Good long term results are closely related to correct patient selection, surgical technique, rigid fixation, and postop protocol. Ten-year survival rates for closed wedge osteotomy were reported from 51% by Naudie et al to 93.2% by Koshino et al (25, 34, 51, 59). The best results by Koshino was related to some post operation factors including no flexion contracture, valgus anatomical angle of 10°, and concomitant patellofemoral decompression procedure if indicated (96). Coventry et al also reported a 10 year delay in total knee arthroplasty in 75% of patients if overcorrection to at least 8° of valgus was achieved (34). Studies on MOWHTO showed a 10-year delay in arthroplasty in 63% of 73 patients (97), and 85% of 203 patients (97, 98). Longer delay in arthroplasty can be achieved if patients are selected based on TBVA (21, 22).

Schallberger et al followed 54 patients with isolated medial compartment OA for a median of 16.5 years that were treated by either MOWHTO or lateral closing wedge osteotomy, and found 24% conversion to total knee arthroplasty.
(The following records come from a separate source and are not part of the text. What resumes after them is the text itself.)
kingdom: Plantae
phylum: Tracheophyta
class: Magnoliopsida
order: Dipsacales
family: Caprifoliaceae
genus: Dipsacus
Moreover, there was no significant difference in score outcome and survival between open medial and closed lateral high tibia osteotomy (99).

In a randomized controlled trial on 92 patients after 6 years follow up, Duivenvoorden et al did not find any difference between MOWHTO and lateral closing wedge in terms of clinical outcome or radiographic alignment, in patients who did not end up to joint replacement. Authors showed that the MOWHTO was related to higher incidence of complications whereas the lateral closing wedge osteotomy was related to higher number of conversion to total joint replacement (100). Generally the results of high tibia osteotomy are good within the first ten years and deteriorate after 15 years (101, 102).

Complications

MOWHTO became more popular because of more favorable outcomes (103). Complication was reported from 8% to 55% after MOWHTO (81, 104-106). Lateral cortex breakage is considered an important risk factor for failure of fixation, which might result to at least 4° of loss of correction between immediate and final postoperative radiographs. (94) Giuseffi et al evaluated 100 consecutive MOWHTO with a follow up of 4 years where they found that allograft combined with plasma rich platelets and/or DBM increased the risk of nonunion (107).

Martin et al classified complications into three groups based on the patient reported outcome and requiring a treatment. Patients in groups 1 (no additional treatment) and 2 (conservative treatment) comprised more than 90% of patients. Only patients in group 3 required additional surgery or long term medical treatment for aseptic nonunion, deep infection, CRPS type 2, and severe hardware failure with loss of correction. Rate of additional surgery was about 3%. Severe adverse events were more common in patients with diabetes, active smoking, displaced lateral hinge fractures, and patients with no compliance (108).

High tibia osteotomy is a viable solution to address lower limb malalignment with concomitant OA, meniscal deficiency, focal chondral defects, and/or ligamentous instability.

A comprehensive history and physical examination, precise patient selection and preoperative planning, using the appropriate fixation technique and rehabilitation protocol could help to achieve good long-term outcome.